Several things have become clear regarding AIs in our lives. There is little regulation. AIs can be manipulated in clever ways. Small devices like Google Home and Amazon Echo have very indirect business models so that they can be priced for the middle class, but have hidden drawbacks. I wonder where all this will lead with family service robots if Apple doesn’t step in and do it right.
More and more, I wish Apple would jump in, set a new, higher standard, and use its financial muscle and reputation to do it right. Just as Apple engineers may be doing with Apple Watch and blood glucose measurement.
Thankfully, Apple has joined the Partnership on AI, but I am skeptical that such an organization can reign in the worst instincts of some companies not in the organization—or even within.
Case in Point
As these small, AI driven devices and their mobile siblings like Siri and Cortana become more sophisticated, and start to become independently mobile as family service robots (or dangerous dolls) they’ll also fall prey to shenanigans that will create new headaches for consumers.
First of all, companies are very good at extolling the benefits of these robots, but with sophistication comes a newfound onus on the consumer to be very astute about their use.
My example here is a recent trick played by Burger King on Google Home users. You can read about it here: “Burger King advert sabotaged on Wikipedia.” It backfired badly, and it makes me wonder how anyone at Burger King thought this would be a good idea. It was a mild form of what’s called cross-device tracking, something which in full form is much more malicious.
Basically, today, AI and internet technologies are so sophisticated that if something can be done to make money, it will be. Either by thoughtless corporations or by the bad guys.
I know that companies that build small, friendly family service robots are cognizant of the need for the robot to not be physically imposing. They have big eyes and remind you of a kitten, not a Transformer. After all, if you combine physically strong robots with extrapolated hacking technologies, large muscular family service robots could be turned into lethal weapons.
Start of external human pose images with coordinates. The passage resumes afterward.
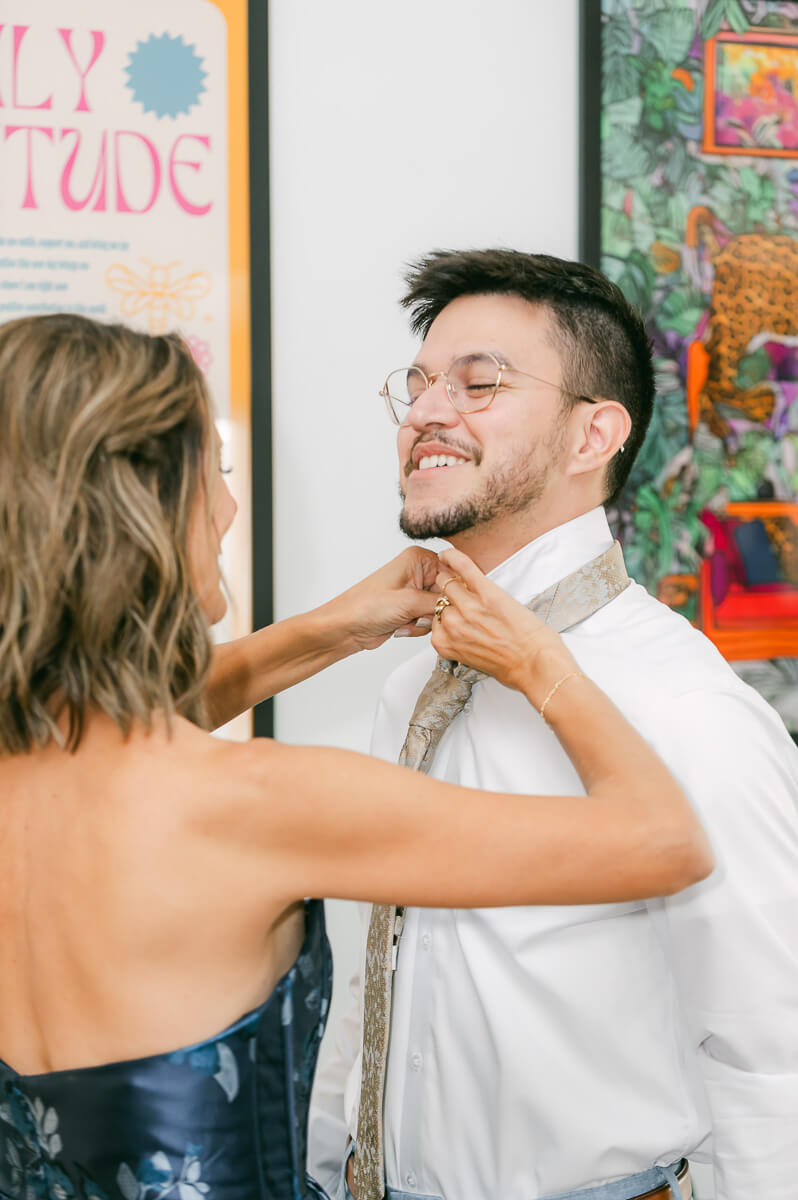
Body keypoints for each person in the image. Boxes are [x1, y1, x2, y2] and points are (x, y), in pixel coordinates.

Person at [0, 313, 712, 1200]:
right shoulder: (255, 804)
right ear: (139, 510)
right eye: (210, 473)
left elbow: (114, 728)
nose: (226, 506)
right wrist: (542, 666)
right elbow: (663, 838)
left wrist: (328, 630)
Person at [308, 250, 798, 1200]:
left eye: (479, 382)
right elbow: (378, 973)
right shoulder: (409, 684)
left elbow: (773, 1051)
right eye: (415, 384)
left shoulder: (684, 709)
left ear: (593, 436)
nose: (425, 412)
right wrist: (331, 1166)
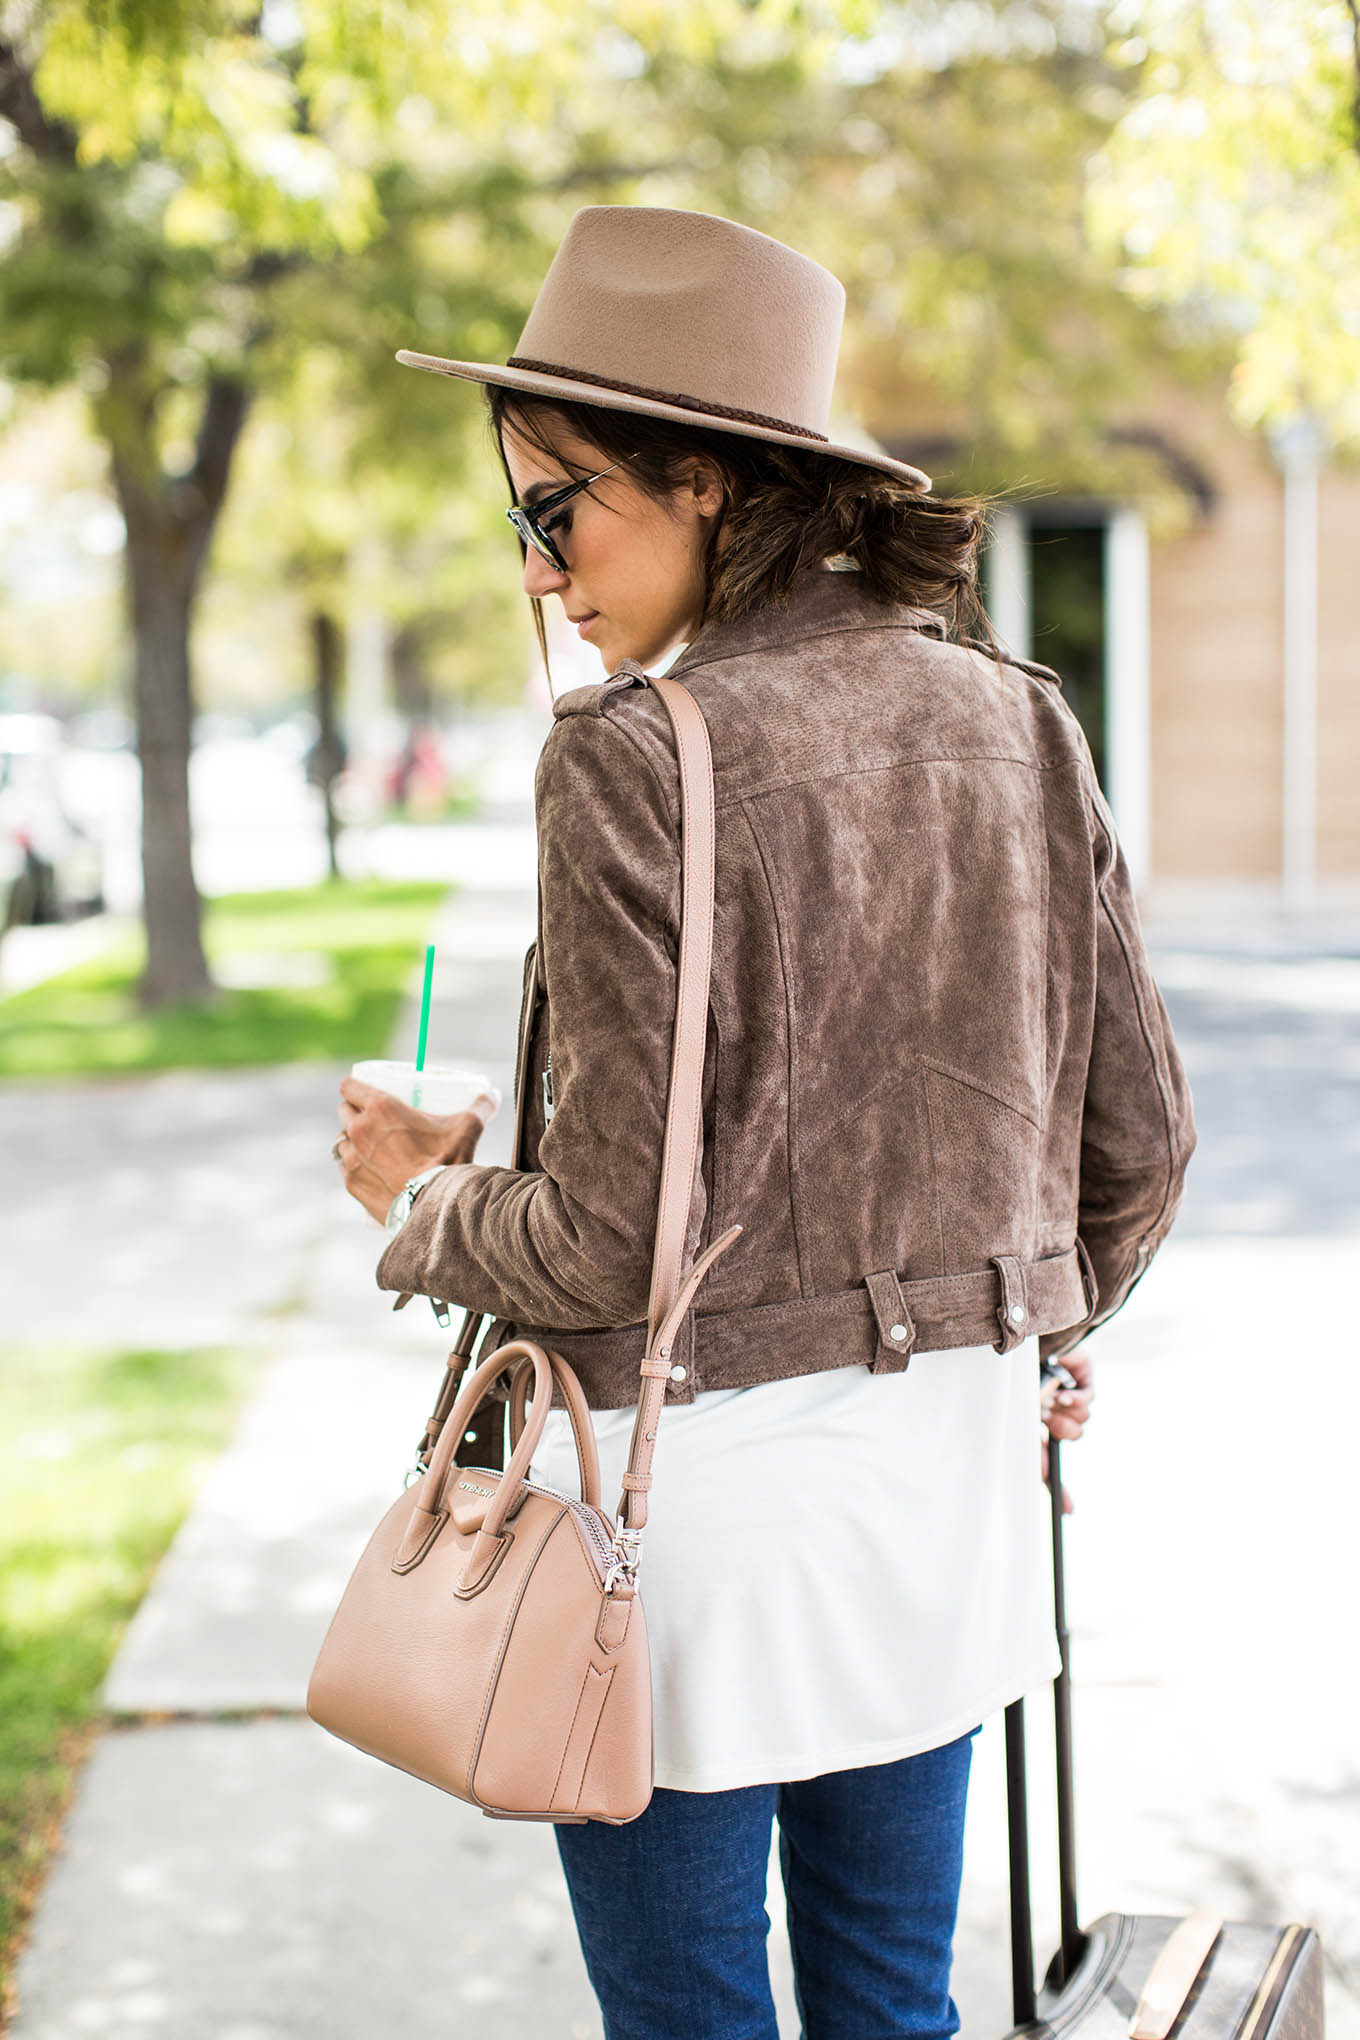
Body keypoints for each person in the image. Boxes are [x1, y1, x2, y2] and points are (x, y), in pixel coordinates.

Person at [333, 205, 1196, 2040]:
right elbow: (1142, 1153)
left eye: (555, 506)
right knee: (896, 2009)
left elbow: (607, 1242)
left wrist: (423, 1196)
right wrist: (1022, 1326)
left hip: (689, 1532)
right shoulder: (1023, 717)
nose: (544, 570)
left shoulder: (631, 753)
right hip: (942, 1497)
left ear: (706, 481)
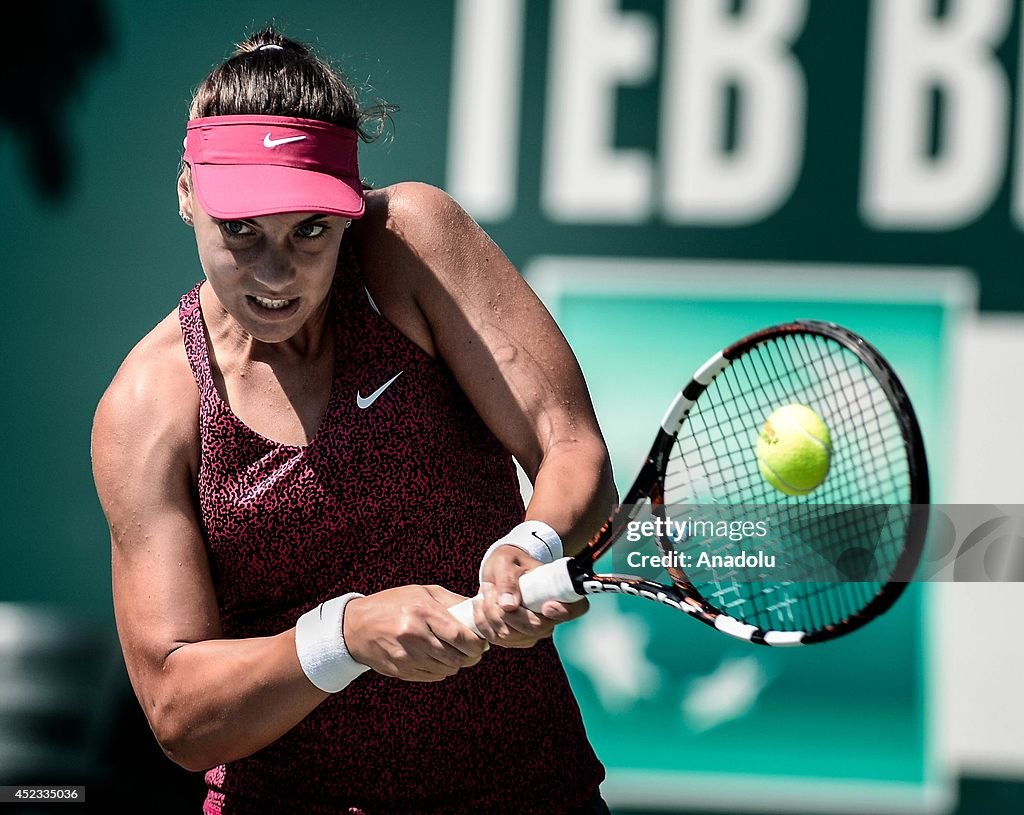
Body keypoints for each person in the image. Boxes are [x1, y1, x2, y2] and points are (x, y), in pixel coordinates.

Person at [91, 25, 618, 815]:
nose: (277, 274)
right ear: (187, 194)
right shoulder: (149, 403)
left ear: (350, 206)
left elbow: (569, 445)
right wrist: (341, 636)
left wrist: (529, 544)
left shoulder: (410, 243)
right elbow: (178, 712)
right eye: (242, 231)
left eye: (311, 229)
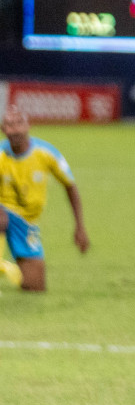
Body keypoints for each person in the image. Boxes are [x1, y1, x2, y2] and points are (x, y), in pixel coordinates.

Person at [1, 108, 89, 292]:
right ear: (3, 129)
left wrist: (79, 227)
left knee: (35, 288)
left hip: (27, 223)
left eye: (19, 123)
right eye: (10, 125)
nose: (15, 130)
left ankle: (6, 268)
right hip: (3, 213)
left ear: (28, 126)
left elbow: (70, 186)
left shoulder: (46, 153)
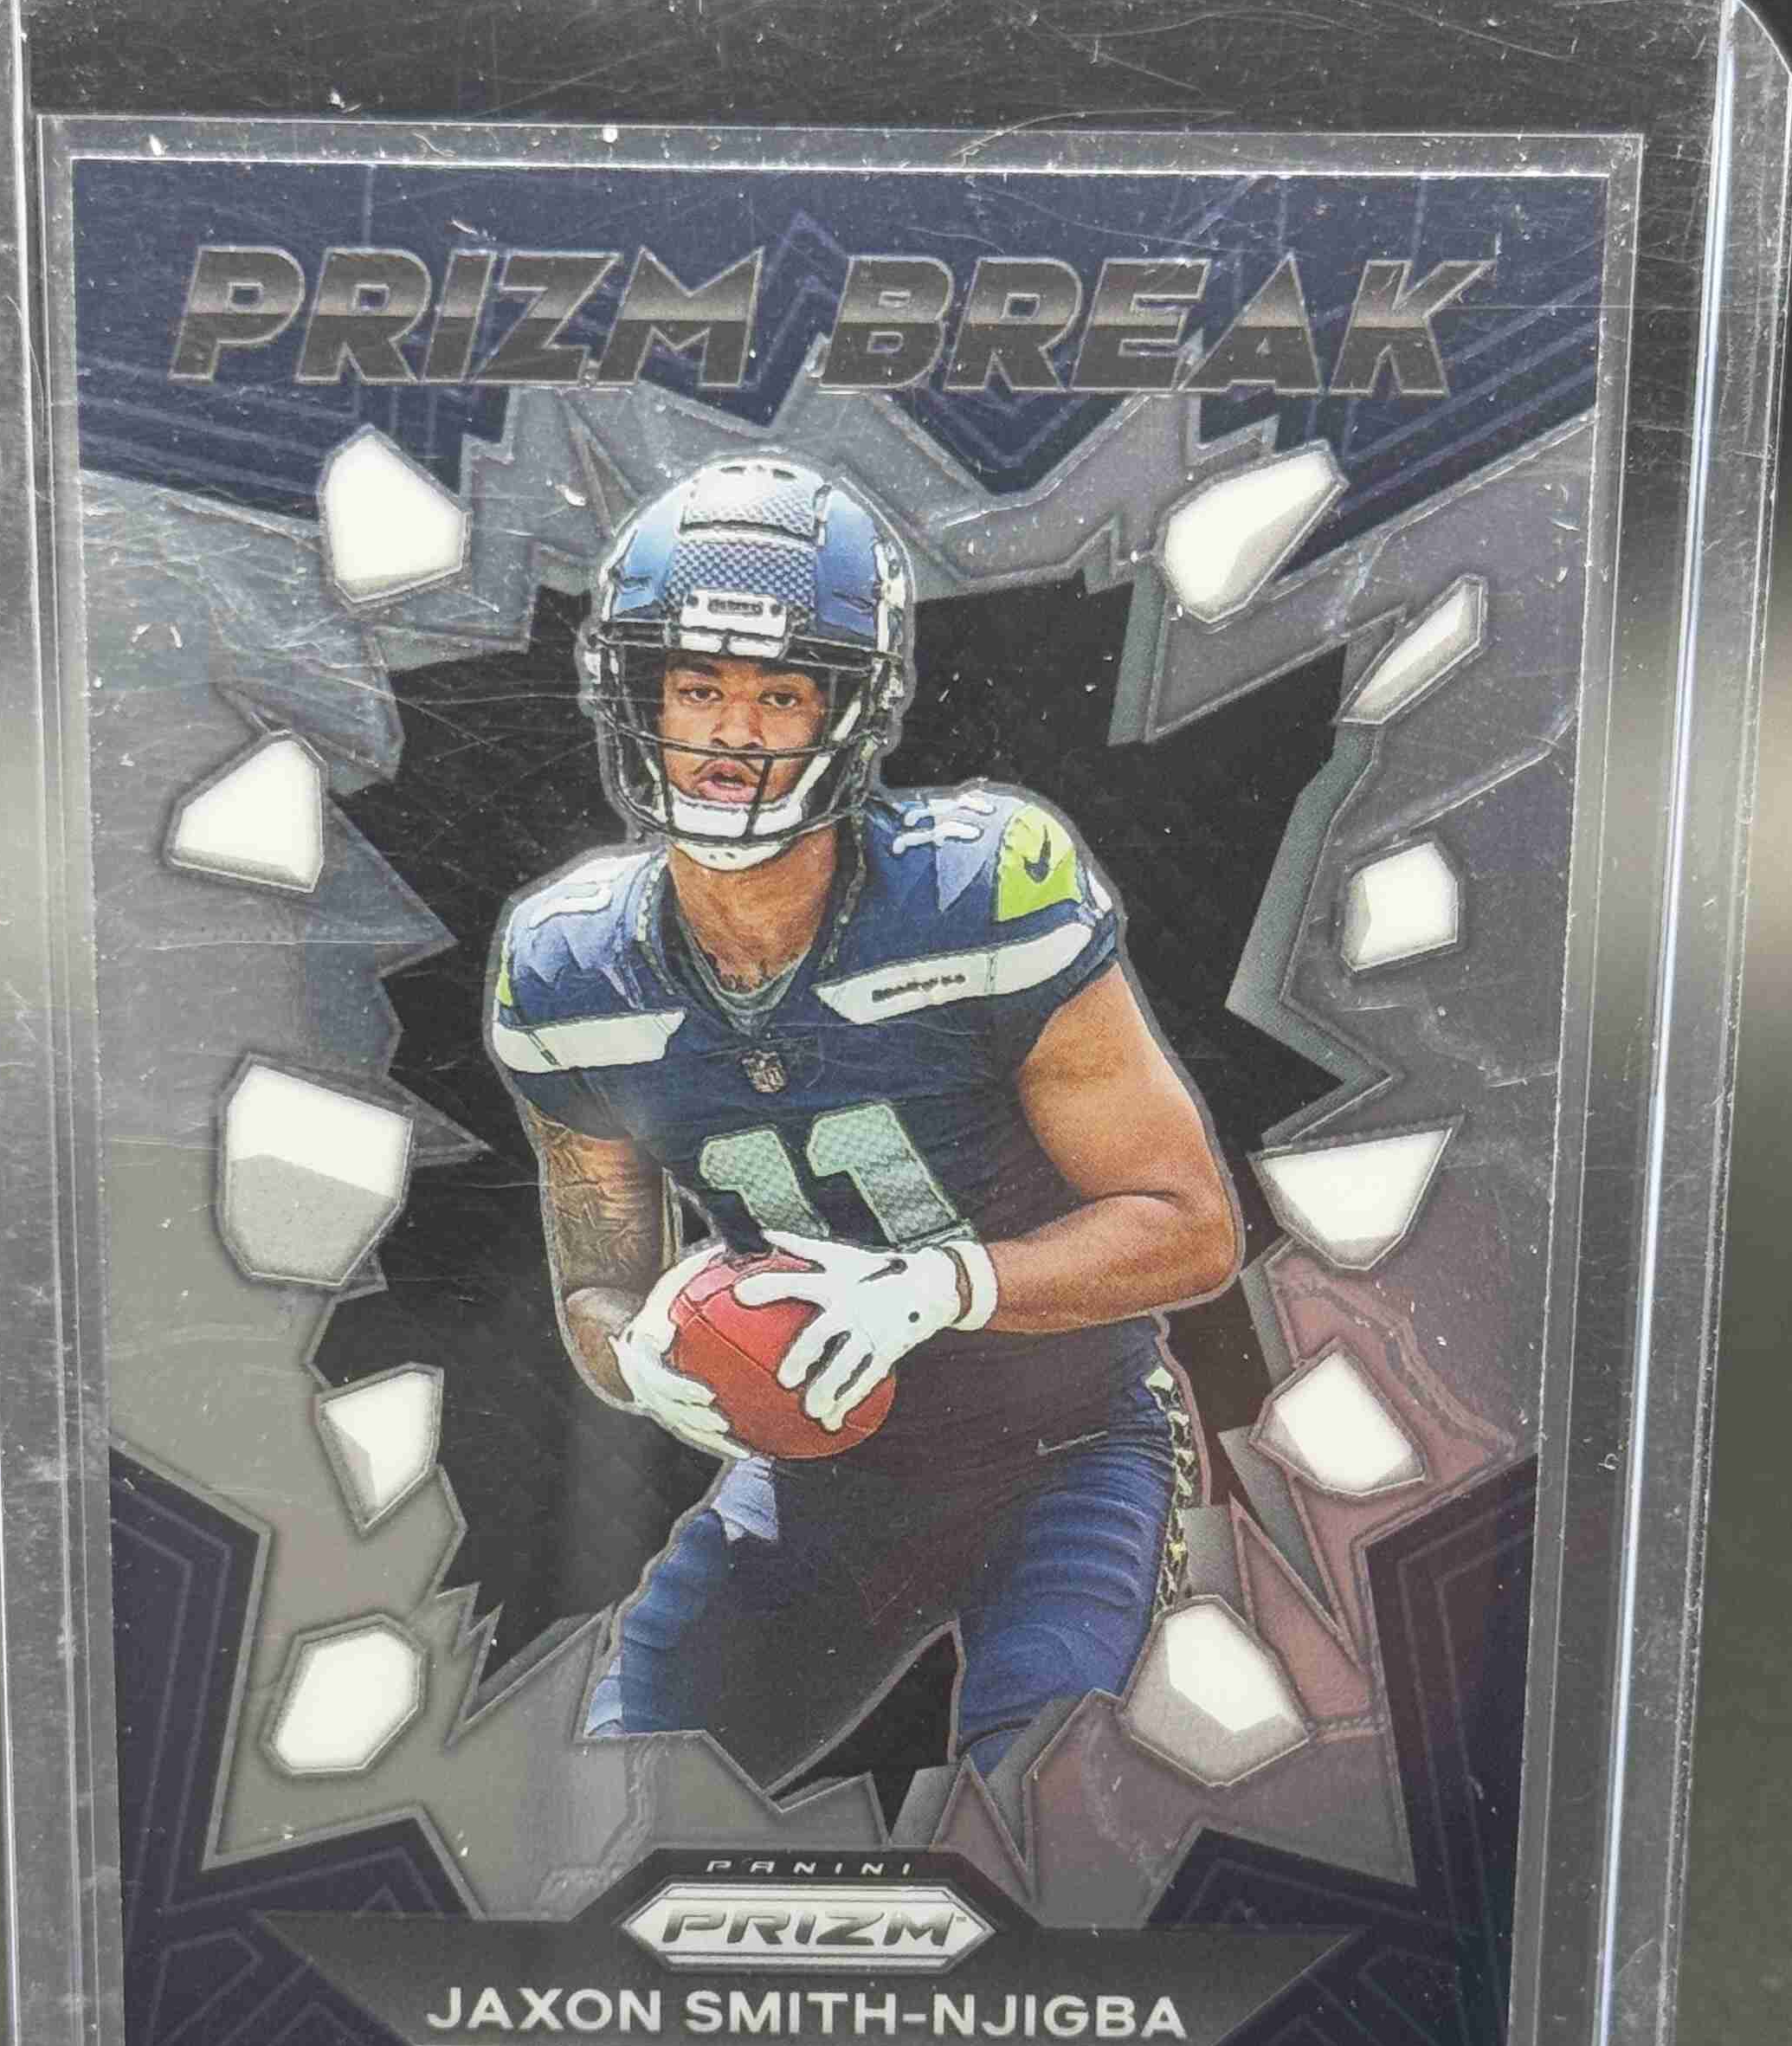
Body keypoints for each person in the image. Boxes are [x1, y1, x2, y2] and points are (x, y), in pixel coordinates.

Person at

I don’t have a lot of confidence that there will be strict government regulation of these devices, no matter how invasive they become or susceptible to hacks. And so, as we all do, there will be a cautious trade between convenience and security risks—just as we do now with Amazon’s Alexa.
A New Beginning
AI’s have gotten off on the wrong foot, just a bit, by being tied to a network. The good news is that they’re driven by much more powerful servers than can be packed into a small robot. That means the network dependence of the AI’s means huge potential gains in power with the locally limited hardware, but it also means opportunities for dirty tricks. And that even extends to the users!
Right now the evidence shows that if a dorky and invasive technical stunt can be pulled off to make a few bucks, it will be. Of course, we don’t see the many cases when corporations exercised restraint, but my feeling is that, sitting behind their consoles, corporate data center managers see opportunities everywhere to abuse consumers. The stand-off distance is great enough that people are seen as a collective mass rather than individual families.
This is why, I hope Apple will eventually get into this business and set a very high bar, just as the company has with iPhone encryption and privacy. Apple doesn’t need to sell you a burger and has better ways to sell you a movie than have its robot lecture you.
Once your family service robot figures out how to operate and take control of your home entertainment system or grocery list, all bets are off. Fortunately, today, you can still pick it up, dash its brains out and throw it in the trash.